Ama siz bir de açken ve uykuya dalmaya çalışırken görün. Asabiyet dorukta, kaşlar çatılmış, alt dudak bükülmüş olarak başlıyor söylenmeye. Eğer dayanabileceğinden biraz daha uzun sürerse (1 en fazla 2 dakika sonra) beklentilerinin karşılanması, bu sefer küçük çığlıklar atmaya başlıyor. Hemen ardından da kocaman bir sesle ağlıyor. Aralarda durup bakınıyor büyük bir sinirle "duymuyor musunuz beni" dercesine. Hele çenesi titremiyor mu... Çok sinirleniyor çok.

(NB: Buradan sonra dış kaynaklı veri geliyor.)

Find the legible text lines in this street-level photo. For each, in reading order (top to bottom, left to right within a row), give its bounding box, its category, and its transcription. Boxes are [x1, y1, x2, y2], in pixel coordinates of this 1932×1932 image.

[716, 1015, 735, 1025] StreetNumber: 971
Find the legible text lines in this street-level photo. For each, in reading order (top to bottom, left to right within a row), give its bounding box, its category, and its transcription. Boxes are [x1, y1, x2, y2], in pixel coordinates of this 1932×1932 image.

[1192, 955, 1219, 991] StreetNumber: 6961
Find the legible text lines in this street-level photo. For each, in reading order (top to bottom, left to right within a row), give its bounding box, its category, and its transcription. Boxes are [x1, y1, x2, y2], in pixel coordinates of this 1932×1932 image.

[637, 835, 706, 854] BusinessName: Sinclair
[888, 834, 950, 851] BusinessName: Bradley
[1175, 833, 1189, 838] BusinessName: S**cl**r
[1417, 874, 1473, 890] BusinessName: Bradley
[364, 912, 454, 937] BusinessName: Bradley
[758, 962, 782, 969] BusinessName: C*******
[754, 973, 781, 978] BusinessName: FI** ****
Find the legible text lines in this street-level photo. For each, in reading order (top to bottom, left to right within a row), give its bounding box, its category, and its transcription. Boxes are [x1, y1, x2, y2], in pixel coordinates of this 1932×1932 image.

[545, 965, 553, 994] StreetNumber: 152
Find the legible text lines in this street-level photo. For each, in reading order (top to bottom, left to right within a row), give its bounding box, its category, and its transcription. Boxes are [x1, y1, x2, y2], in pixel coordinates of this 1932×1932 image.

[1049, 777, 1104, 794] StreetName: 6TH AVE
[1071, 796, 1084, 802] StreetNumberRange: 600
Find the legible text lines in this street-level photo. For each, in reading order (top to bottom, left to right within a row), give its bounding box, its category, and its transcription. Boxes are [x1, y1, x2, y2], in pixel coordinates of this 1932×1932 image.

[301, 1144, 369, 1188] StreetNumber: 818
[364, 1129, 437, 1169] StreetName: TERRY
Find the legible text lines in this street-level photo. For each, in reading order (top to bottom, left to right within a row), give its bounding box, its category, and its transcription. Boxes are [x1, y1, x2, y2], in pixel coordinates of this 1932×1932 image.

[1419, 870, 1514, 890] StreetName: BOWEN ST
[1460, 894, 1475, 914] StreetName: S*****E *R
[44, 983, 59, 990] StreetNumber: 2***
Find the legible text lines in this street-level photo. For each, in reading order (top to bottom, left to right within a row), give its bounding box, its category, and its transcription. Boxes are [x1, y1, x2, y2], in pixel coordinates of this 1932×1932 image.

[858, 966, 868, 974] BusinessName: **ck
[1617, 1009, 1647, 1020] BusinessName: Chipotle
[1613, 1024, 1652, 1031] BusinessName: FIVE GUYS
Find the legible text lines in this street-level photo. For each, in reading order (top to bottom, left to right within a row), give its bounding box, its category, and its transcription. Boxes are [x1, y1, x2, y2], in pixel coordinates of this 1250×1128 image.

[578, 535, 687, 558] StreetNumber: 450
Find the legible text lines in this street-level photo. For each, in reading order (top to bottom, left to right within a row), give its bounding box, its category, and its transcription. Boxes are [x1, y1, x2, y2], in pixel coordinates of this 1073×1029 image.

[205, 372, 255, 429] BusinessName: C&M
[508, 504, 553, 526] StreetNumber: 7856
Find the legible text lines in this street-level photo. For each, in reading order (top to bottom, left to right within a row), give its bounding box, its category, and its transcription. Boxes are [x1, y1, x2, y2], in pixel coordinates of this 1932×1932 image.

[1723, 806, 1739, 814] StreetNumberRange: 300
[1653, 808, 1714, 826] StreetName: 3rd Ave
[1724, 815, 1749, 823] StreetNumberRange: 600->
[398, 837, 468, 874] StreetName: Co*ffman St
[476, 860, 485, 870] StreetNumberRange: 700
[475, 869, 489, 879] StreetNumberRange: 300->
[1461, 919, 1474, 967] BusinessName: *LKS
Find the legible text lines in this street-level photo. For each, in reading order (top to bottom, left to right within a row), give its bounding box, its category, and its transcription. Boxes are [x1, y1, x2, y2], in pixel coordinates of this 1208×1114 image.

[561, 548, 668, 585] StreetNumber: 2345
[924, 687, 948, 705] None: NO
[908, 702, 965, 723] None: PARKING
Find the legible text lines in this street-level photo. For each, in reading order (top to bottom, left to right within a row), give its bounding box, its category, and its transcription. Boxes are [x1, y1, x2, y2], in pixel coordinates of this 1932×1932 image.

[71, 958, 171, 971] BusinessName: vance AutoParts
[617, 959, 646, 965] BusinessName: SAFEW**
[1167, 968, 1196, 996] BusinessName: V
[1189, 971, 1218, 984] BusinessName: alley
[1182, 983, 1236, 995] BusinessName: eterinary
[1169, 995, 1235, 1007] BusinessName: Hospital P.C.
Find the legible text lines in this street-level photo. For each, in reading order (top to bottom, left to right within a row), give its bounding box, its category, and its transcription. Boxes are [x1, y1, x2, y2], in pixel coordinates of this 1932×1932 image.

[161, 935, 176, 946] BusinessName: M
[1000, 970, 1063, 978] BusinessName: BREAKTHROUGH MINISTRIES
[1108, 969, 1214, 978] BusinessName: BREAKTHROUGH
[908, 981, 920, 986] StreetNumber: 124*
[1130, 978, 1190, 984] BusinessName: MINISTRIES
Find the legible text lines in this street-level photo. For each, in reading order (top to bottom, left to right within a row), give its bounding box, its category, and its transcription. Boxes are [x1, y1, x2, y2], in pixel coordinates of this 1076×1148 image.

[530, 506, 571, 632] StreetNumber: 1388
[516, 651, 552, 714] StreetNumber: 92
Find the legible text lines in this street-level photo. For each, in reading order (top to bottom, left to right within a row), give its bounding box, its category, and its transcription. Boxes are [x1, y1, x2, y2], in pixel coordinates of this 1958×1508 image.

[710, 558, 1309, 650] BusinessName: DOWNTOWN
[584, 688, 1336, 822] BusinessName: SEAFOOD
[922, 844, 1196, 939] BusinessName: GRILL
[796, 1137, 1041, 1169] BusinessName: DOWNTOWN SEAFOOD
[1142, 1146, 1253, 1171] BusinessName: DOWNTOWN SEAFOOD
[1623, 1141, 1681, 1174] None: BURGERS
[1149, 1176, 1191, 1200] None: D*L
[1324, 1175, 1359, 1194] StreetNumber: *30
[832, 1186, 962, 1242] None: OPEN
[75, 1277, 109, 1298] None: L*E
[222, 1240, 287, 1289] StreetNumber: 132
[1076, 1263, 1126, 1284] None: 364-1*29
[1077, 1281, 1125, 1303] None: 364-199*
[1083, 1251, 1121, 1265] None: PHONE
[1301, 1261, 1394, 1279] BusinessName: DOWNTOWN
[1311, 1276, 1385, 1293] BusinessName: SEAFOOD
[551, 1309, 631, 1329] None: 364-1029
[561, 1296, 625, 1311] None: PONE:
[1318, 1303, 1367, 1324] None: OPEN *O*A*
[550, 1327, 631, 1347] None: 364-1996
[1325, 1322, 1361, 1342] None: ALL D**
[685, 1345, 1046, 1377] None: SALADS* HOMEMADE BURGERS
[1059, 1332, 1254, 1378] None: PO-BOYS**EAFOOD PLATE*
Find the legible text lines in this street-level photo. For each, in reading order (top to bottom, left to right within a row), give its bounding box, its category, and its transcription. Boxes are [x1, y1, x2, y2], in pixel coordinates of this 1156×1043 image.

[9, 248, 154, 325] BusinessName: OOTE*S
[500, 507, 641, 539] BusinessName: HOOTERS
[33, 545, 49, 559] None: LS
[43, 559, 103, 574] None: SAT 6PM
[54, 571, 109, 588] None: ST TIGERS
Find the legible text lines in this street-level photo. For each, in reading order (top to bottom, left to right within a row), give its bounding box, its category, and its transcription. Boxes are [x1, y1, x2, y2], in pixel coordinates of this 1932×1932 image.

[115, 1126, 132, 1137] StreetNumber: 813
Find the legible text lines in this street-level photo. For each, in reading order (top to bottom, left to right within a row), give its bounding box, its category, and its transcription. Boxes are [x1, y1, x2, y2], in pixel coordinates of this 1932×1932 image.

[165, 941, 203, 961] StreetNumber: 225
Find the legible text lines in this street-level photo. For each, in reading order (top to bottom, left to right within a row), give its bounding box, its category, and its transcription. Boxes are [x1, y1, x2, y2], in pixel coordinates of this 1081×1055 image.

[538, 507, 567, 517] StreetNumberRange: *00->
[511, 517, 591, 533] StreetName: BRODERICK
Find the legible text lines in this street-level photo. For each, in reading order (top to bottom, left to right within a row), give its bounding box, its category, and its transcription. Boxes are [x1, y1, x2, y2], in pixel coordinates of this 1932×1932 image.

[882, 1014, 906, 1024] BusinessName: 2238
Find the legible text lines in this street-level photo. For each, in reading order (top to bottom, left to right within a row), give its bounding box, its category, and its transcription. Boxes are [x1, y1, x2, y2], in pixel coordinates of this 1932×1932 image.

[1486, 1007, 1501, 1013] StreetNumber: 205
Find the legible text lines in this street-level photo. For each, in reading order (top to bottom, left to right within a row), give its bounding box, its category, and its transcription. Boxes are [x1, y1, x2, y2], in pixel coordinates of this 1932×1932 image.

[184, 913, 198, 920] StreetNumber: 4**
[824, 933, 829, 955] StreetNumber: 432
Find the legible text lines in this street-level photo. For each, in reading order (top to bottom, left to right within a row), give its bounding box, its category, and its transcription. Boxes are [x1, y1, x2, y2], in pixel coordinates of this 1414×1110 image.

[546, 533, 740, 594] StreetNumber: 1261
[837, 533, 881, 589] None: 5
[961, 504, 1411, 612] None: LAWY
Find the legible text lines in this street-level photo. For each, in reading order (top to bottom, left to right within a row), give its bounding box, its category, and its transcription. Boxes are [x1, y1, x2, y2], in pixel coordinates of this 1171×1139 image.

O sinirleniyor, ağlıyor, bazense çaresizlik içinde bakınıyor peki ya ben? Ben çok üzülüyorum O kızdığında. Hiç kıyamıyorum. Hemen ne istiyorsa yerine getirmeye çabalıyorum. Ama daha bilmiyor sabretmeyi ve öğrenmedi beklemeyi. Belki de her acıktığında Onu doyuracak, her ağladığında koşup Ona yardım edecek, Onun isteklerini karşılamak için deli divane olacak birilerinin sürekli etrafında olduğunu unutuyor.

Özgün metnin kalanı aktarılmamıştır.